Saturday, November 28, 2009

We interrupt this blog...

I know it's gauche to write about not writing, but tough. So I'm not writing because in four days, I have to teach a bunch of eighth-graders how to make circuits. Here's the thing: I don't know how to make circuits. So there's a bit of studying going on here. Because you don't want to look dumb in front of a bunch of eighth-graders. They'll eat you alive.

Monday, November 23, 2009

At least we beat out cheese

Last week, Emily posted about Asher’s “Thankful Tree,” and I had an afternoon to kill, so I stole her idea. Except that I did not use a pre-printed tree; instead, I drew my own and cut leaves out of construction paper. I did this because I am far more craftsy than Emily. (HAAAAAA. I wrote that to make myself laugh, because I have been fortunate enough to receive a handmade gift from Emily, and, tarust me on this, she wins the arts and crafts contest. Also, her handwriting is FREAKISHLY NEAT, whereas mine looks like a twelve-year-old boy’s.)

Here is where I’d post a picture of Jack standing proudly in front of his completed Thankful Tree, but I didn’t take one. So I can’t. And I just now took a picture of the Tree all on its own so you can see just how craftsy I am. I didn’t even hang it up straight, it’s over there on the wall all cock-eyed and mocking me. But I can’t post the picture because I can’t find the thingamabob that lets me transfer the photos to my computer. Secretly, I’m relieved, because it spares me the chore of transferring, resizing, and uploading the photo. How is it that the transferring, resizing, and uploading of photos is such an onerous task? It must be all the exhausting clicking.

I also blatantly stole Emily’s explanation of what “thankful” means, and told Jack that “We’re thankful for the things that make us happy that we are glad to have. Like, I’m thankful for you and Daddy and Nora.” I was trying to impress upon him the sort of high-class things we like to be thankful for in front of the whole world, but it didn’t quite work out that way.

I kept careful track of the order in which he listed the things he is thankful for, and here they are:

1. candy
2. cereal
3. Honey Bunnies (a specific kind of cereal)
4. shows
5. toys
6. lollipops (a specific kind of candy)
7. pictures
8. flowers
9. Nora (totally unprompted!)
10. the beach
11. snow


At this point, I started to try to get him to say he was thankful for me and Andrew and other family members, so I said, “What about people who are special to you? Are you thankful for anyone like that?” To which he replied, “Yes. Special people.” So. Number twelve.

12. special people
13. V (cousin on Andrew’s side)
14. Mommy
15. Daddy

At this point, he started casting about for ideas and sometimes listed things that he happened to see in the room. I am sure is IS actually thankful for cheese.
■ ■ ■ ■ ■ ■ ■
#### OBJECTIVES:
1. According to the blog posts, what does the writer have to teach a group of eighth-graders in four days?
2. Repeat the part of the blog posts starting with "7. pictures" and going on through "So. Number twelve.".
The data that comes next is separate material and has no connection to the blog posts.

#### DATASET SECTION:
■ ■ ■ ■ ■ ■ ■
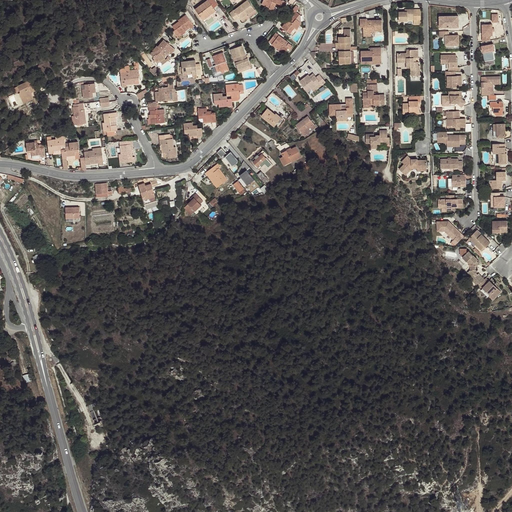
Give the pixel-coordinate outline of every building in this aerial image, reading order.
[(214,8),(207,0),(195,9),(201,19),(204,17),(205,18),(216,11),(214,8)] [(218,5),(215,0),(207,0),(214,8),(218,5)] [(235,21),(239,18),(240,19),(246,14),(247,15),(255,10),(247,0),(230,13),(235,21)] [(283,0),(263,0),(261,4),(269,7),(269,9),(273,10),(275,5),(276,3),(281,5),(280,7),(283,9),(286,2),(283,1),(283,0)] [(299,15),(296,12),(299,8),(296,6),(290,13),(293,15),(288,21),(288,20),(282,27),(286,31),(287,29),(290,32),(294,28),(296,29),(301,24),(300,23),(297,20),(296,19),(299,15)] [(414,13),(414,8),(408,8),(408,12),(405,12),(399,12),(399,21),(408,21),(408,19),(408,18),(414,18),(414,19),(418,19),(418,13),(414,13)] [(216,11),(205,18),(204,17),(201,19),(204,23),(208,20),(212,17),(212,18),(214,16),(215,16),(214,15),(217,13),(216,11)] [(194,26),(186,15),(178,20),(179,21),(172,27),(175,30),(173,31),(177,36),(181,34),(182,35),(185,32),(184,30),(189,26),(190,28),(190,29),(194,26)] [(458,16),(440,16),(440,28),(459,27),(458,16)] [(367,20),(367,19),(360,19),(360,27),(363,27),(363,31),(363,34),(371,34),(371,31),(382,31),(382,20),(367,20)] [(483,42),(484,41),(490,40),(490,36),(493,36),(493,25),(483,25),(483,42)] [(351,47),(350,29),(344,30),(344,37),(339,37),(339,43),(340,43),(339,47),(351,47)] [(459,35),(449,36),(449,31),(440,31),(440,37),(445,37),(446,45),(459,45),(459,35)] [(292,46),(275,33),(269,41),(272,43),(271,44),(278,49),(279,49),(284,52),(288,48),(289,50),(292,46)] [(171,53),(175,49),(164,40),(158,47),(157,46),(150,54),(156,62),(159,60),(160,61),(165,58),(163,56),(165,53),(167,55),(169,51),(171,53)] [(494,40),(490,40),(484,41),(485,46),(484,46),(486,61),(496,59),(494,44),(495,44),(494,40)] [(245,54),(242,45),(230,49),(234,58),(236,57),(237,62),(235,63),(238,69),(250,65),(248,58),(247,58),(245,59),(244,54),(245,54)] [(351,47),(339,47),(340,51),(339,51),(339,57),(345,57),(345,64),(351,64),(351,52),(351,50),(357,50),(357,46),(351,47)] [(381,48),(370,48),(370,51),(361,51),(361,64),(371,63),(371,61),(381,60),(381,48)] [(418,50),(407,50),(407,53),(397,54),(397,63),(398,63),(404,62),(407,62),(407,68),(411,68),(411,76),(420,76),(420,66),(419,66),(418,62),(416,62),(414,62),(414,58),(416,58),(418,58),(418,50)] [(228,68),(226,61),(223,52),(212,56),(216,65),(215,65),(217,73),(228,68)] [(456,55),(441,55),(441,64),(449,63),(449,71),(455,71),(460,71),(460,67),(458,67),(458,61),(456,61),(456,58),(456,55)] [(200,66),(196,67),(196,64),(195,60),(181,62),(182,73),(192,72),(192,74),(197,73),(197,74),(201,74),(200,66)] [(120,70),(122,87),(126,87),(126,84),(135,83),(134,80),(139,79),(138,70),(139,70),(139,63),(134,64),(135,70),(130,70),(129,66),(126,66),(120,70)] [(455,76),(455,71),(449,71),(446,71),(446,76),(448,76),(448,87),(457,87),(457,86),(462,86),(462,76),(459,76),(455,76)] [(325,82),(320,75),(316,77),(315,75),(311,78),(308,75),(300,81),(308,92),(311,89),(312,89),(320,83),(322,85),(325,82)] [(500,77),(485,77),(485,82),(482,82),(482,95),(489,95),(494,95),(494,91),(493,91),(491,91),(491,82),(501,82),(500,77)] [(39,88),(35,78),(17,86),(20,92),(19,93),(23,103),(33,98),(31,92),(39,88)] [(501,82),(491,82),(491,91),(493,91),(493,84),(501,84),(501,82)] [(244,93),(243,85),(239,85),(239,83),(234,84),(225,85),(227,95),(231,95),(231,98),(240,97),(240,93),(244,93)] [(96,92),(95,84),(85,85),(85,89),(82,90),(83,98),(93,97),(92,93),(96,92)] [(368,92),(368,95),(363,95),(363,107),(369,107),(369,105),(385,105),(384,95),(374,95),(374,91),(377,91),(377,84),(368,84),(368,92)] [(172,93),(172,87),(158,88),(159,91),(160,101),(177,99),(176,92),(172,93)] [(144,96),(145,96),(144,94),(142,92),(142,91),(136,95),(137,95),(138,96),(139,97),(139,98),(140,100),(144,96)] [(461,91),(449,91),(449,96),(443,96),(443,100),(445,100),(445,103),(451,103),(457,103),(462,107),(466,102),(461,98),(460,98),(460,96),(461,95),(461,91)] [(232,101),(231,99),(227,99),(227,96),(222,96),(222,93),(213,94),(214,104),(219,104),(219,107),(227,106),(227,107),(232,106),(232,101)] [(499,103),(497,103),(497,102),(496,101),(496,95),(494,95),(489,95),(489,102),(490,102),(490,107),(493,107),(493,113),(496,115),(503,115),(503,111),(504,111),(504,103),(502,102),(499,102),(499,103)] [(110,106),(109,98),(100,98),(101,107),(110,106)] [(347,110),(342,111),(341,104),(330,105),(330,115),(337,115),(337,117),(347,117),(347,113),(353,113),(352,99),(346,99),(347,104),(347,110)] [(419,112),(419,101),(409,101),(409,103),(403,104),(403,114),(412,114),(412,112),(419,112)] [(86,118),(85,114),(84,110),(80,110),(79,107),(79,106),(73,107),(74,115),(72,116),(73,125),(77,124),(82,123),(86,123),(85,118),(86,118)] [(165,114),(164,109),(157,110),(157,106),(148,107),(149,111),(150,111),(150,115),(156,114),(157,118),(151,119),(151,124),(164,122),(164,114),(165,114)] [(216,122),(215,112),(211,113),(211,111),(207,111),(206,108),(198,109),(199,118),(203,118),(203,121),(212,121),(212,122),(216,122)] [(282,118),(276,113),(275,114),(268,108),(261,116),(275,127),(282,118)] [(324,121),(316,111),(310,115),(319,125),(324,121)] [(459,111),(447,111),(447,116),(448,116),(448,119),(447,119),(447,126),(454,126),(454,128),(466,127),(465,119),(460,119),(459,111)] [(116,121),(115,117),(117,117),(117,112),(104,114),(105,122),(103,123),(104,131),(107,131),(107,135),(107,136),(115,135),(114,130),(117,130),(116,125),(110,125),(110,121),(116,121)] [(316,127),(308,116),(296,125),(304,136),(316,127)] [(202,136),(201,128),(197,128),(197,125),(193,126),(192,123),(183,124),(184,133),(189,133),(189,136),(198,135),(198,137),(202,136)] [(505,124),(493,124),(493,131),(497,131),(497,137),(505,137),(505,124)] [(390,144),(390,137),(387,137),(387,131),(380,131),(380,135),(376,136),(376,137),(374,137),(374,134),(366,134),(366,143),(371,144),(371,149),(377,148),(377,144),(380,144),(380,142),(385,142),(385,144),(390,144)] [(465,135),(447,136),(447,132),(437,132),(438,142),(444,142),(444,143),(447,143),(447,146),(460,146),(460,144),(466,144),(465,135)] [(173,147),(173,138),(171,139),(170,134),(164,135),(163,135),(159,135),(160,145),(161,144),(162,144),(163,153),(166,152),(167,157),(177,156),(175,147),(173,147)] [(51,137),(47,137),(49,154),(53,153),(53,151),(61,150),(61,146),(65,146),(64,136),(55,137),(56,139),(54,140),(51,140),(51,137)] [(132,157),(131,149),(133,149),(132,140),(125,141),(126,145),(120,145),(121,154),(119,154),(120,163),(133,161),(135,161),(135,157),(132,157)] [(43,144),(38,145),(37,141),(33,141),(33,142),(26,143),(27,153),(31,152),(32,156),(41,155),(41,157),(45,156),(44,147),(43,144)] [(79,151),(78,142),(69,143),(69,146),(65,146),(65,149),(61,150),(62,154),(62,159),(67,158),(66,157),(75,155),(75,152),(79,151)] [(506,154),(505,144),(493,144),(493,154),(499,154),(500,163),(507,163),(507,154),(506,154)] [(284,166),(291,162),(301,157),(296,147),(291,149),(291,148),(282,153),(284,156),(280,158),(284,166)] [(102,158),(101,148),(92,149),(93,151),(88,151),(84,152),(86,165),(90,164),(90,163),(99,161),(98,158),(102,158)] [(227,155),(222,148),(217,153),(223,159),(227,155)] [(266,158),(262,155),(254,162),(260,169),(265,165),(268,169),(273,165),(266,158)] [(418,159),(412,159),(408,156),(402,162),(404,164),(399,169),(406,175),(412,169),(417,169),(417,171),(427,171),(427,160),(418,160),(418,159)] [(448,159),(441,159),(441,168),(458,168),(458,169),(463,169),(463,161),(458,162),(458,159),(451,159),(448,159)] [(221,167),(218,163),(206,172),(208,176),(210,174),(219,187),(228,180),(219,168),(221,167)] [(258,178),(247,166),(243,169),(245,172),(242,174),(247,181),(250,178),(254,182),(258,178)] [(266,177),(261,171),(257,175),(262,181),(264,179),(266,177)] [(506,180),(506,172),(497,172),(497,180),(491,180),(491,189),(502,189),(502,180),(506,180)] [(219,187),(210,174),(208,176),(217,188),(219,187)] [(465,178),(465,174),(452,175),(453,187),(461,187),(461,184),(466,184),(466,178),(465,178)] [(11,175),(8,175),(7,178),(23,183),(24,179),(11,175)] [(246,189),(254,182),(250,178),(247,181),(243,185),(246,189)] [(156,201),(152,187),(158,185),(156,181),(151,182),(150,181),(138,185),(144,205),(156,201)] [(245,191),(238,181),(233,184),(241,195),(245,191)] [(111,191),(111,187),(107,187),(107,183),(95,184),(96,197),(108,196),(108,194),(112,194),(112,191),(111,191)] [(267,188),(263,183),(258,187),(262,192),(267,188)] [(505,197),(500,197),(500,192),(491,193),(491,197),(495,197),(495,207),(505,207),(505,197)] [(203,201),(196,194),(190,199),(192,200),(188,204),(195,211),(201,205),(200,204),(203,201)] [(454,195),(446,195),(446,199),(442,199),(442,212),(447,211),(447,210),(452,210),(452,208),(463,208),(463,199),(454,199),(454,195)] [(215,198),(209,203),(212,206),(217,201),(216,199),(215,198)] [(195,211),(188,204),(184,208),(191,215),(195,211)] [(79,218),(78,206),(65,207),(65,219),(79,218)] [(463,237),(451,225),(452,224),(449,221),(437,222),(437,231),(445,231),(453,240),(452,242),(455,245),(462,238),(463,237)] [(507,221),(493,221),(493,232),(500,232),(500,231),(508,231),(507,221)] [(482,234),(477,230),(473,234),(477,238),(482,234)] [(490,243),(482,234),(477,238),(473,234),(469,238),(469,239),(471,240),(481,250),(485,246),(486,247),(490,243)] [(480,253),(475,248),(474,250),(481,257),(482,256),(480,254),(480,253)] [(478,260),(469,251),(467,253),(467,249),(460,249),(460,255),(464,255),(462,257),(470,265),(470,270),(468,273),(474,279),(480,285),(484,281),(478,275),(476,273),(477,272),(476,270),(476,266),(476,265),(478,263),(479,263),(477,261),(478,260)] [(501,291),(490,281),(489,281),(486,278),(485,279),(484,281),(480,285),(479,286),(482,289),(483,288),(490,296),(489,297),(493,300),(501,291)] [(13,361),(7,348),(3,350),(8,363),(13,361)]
■ ■ ■ ■ ■ ■ ■
#### ANSWERS PROVIDED:
1. How to make circuits.

2.
7. pictures
8. flowers
9. Nora (totally unprompted!)
10. the beach
11. snow


At this point, I started to try to get him to say he was thankful for me and Andrew and other family members, so I said, “What about people who are special to you? Are you thankful for anyone like that?” To which he replied, “Yes. Special people.” So. Number twelve.